South Korean officials have voiced concern that shifting the troops away from the frontier could be perceived by North Korea as a weakening of US support for Seoul or as a move to clear the way for a pre-emptive attack on the North.
Washington and Seoul unveiled on Thursday a timetable to remove US forces from the Demilitarized Zone (DMZ) -- the stretch of no-man's land dividing the capitalist South from reclusive North Korea.
The two states remain technically at war because the armed truce that ended the 1950-53 Korean conflict never led to a peace treaty.
Some analysts say redeploying front-line units away from the DMZ will allow greater flexibility and reduce the risk of US casualties in a conflict. Others say the move is part of a wider US redeployment worldwide to create a more flexible, less intrusive presence.

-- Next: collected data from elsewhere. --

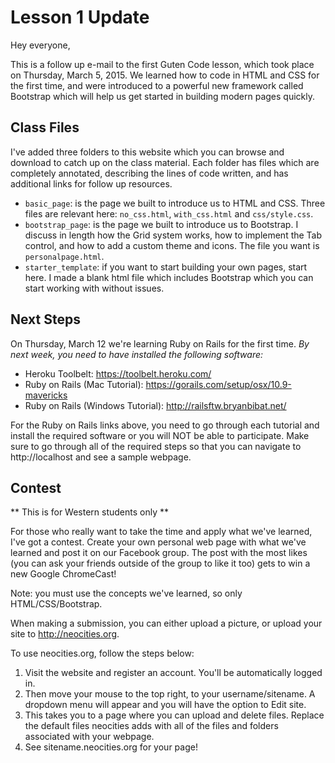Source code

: # Lesson 1 Update

Hey everyone,

This is a follow up e-mail to the first Guten Code lesson, which took place on Thursday, March 5, 2015. We learned how to code in HTML and CSS for the first time, and were introduced to a powerful new framework called Bootstrap which will help us get started in building modern pages quickly.

## Class Files

I've added three folders to this website which you can browse and download to catch up on the class material. Each folder has files which are completely annotated, describing the lines of code written, and has additional links for follow up resources.

* `basic_page`: is the page we built to introduce us to HTML and CSS. Three files are relevant here: `no_css.html`, `with_css.html` and `css/style.css`. 
* `bootstrap_page`: is the page we built to introduce us to Bootstrap. I discuss in length how the Grid system works, how to implement the Tab control, and how to add a custom theme and icons. The file you want is `personalpage.html`. 
* `starter_template`: if you want to start building your own pages, start here. I made a blank html file which includes Bootstrap which you can start working with without issues. 

## Next Steps

On Thursday, March 12 we're learning Ruby on Rails for the first time. *By next week, you need to have installed the following software:*

* Heroku Toolbelt: https://toolbelt.heroku.com/
* Ruby on Rails (Mac Tutorial): https://gorails.com/setup/osx/10.9-mavericks
* Ruby on Rails (Windows Tutorial): http://railsftw.bryanbibat.net/

For the Ruby on Rails links above, you need to go through each tutorial and install the required software or you will NOT be able to participate. Make sure to go through all of the required steps so that you can navigate to http://localhost and see a sample webpage. 

## Contest
** This is for Western students only **

For those who really want to take the time and apply what we've learned, I've got a contest. Create your own personal web page with what we've learned and post it on our Facebook group. The post with the most likes (you can ask your friends outside of the group to like it too) gets to win a new Google ChromeCast!

Note: you must use the concepts we've learned, so only HTML/CSS/Bootstrap. 

When making a submission, you can either upload a picture, or upload your site to http://neocities.org. 

To use neocities.org, follow the steps below:

1. Visit the website and register an account. You'll be automatically logged in.
2. Then move your mouse to the top right, to your username/sitename. A dropdown menu will appear and you will have the option to Edit site.
3. This takes you to a page where you can upload and delete files. Replace the default files neocities adds with all of the files and folders associated with your webpage.
4. See sitename.neocities.org for your page!


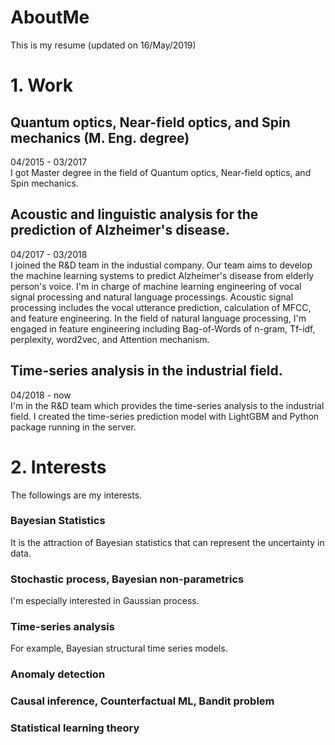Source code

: # AboutMe

This is my resume (updated on 16/May/2019)

# 1. Work

## Quantum optics, Near-field optics, and Spin mechanics (M. Eng. degree)

04/2015 - 03/2017   
I got Master degree in the field of Quantum optics, Near-field optics, and Spin mechanics.


## Acoustic and linguistic analysis for the prediction of Alzheimer's disease.

04/2017 - 03/2018  
I joined the R&D team in the industial company. Our team aims to develop the machine learning systems to predict Alzheimer's disease from elderly person's voice. I'm in charge of machine learning engineering of vocal signal processing and natural language processings. Acoustic signal processing includes the vocal utterance prediction, calculation of MFCC, and feature engineering. In the field of natural language processing, I'm engaged in feature engineering including Bag-of-Words of n-gram, Tf-idf, perplexity, word2vec, and Attention mechanism.

## Time-series analysis in the industrial field.

04/2018 - now  
I'm in the R&D team which provides the time-series analysis to the industrial field. I created the time-series prediction model with LightGBM and Python package running in the server. 


# 2. Interests

The followings are my interests.

### Bayesian Statistics

It is the attraction of Bayesian statistics that can represent the uncertainty in data.

### Stochastic process, Bayesian non-parametrics

I'm especially interested in Gaussian process.

### Time-series analysis

For example, Bayesian structural time series models.

### Anomaly detection

### Causal inference, Counterfactual ML, Bandit problem

### Statistical learning theory
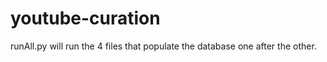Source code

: # youtube-curation

runAll.py will run the 4 files that populate the database one after the other. 

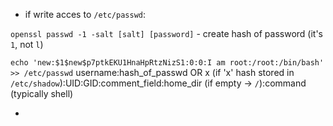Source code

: - if write acces to `/etc/passwd`:
  
`openssl passwd -1 -salt [salt] [password]` - create hash of password (it's `1`, not `l`)

`echo 'new:$1$new$p7ptkEKU1HnaHpRtzNizS1:0:0:I am root:/root:/bin/bash' >> /etc/passwd`
username:hash_of_passwd OR x (if 'x' hash stored in `/etc/shadow`):UID:GID:comment_field:home_dir (if empty -> `/`):command (typically shell)

- 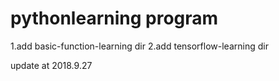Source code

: # pythonlearning program

1.add basic-function-learning dir
2.add tensorflow-learning dir

update at 2018.9.27

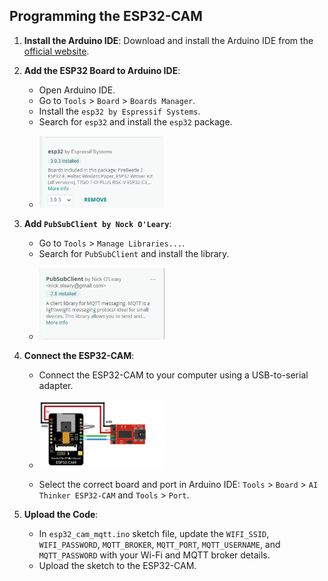 ## Programming the ESP32-CAM

1. **Install the Arduino IDE**: Download and install the Arduino IDE from the [official website](https://www.arduino.cc/en/software).

2. **Add the ESP32 Board to Arduino IDE**:
    - Open Arduino IDE.
    - Go to `Tools` > `Board` > `Boards Manager`.
    - Install the `esp32 by Espressif Systems`.
    - Search for `esp32` and install the `esp32` package.
    - <p align="left"> <img src="demo_images/esp32_espressif.png" width="200"> </p>

3. **Add `PubSubClient by Nock O'Leary`**:
    - Go to `Tools` > `Manage Libraries...`.
    - Search for `PubSubClient` and install the library.
    - <p align="left"> <img src="demo_images/pubsubclient.png" width="200"> </p>

4. **Connect the ESP32-CAM**:
    - Connect the ESP32-CAM to your computer using a USB-to-serial adapter.
    - <p align="left"> <img src="demo_images/esp32_cam_to_ftdi_programmer_wiring.png" width="200"> </p>
    - Select the correct board and port in Arduino IDE: `Tools` > `Board` > `AI Thinker ESP32-CAM` and `Tools` > `Port`.

5. **Upload the Code**:
    - In `esp32_cam_mqtt.ino` sketch file, update the `WIFI_SSID`, `WIFI_PASSWORD`, `MQTT_BROKER`, `MQTT_PORT`, `MQTT_USERNAME`, and `MQTT_PASSWORD` with your Wi-Fi and MQTT broker details. 
    - Upload the sketch to the ESP32-CAM.

   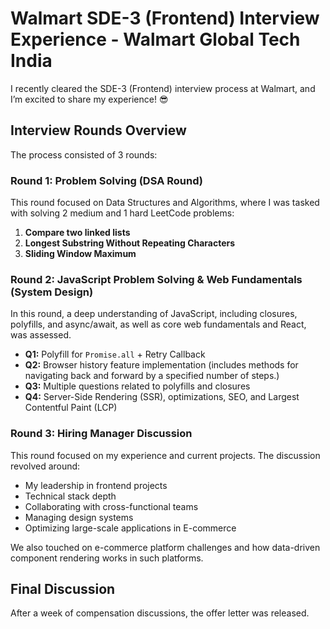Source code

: # Walmart SDE-3 (Frontend) Interview Experience - Walmart Global Tech India

I recently cleared the SDE-3 (Frontend) interview process at Walmart, and I’m excited to share my experience! 😎

## Interview Rounds Overview

The process consisted of 3 rounds:

### Round 1: Problem Solving (DSA Round)

This round focused on Data Structures and Algorithms, where I was tasked with solving 2 medium and 1 hard LeetCode problems:

1. **Compare two linked lists**
2. **Longest Substring Without Repeating Characters**
3. **Sliding Window Maximum**

### Round 2: JavaScript Problem Solving & Web Fundamentals (System Design)

In this round, a deep understanding of JavaScript, including closures, polyfills, and async/await, as well as core web fundamentals and React, was assessed.

- **Q1:** Polyfill for `Promise.all` + Retry Callback
- **Q2:** Browser history feature implementation (includes methods for navigating back and forward by a specified number of steps.)
- **Q3:** Multiple questions related to polyfills and closures
- **Q4:** Server-Side Rendering (SSR), optimizations, SEO, and Largest Contentful Paint (LCP)

### Round 3: Hiring Manager Discussion

This round focused on my experience and current projects. The discussion revolved around:

- My leadership in frontend projects
- Technical stack depth
- Collaborating with cross-functional teams
- Managing design systems
- Optimizing large-scale applications in E-commerce

We also touched on e-commerce platform challenges and how data-driven component rendering works in such platforms.

## Final Discussion

After a week of compensation discussions, the offer letter was released.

The plan has caused anxiety in South Korea because it was unveiled during a crisis over Pyongyang's atomic ambitions.
"We remain committed to the tenets of the 1953 Mutual Defense Pact. We may implement them differently than we have done in the past, but the commitment remains as unequivocal, strong and as enduring as ever," Lieutenant General Charles Campbell, commander of the US 8th Army, told the Korea Times in an interview published yesterday.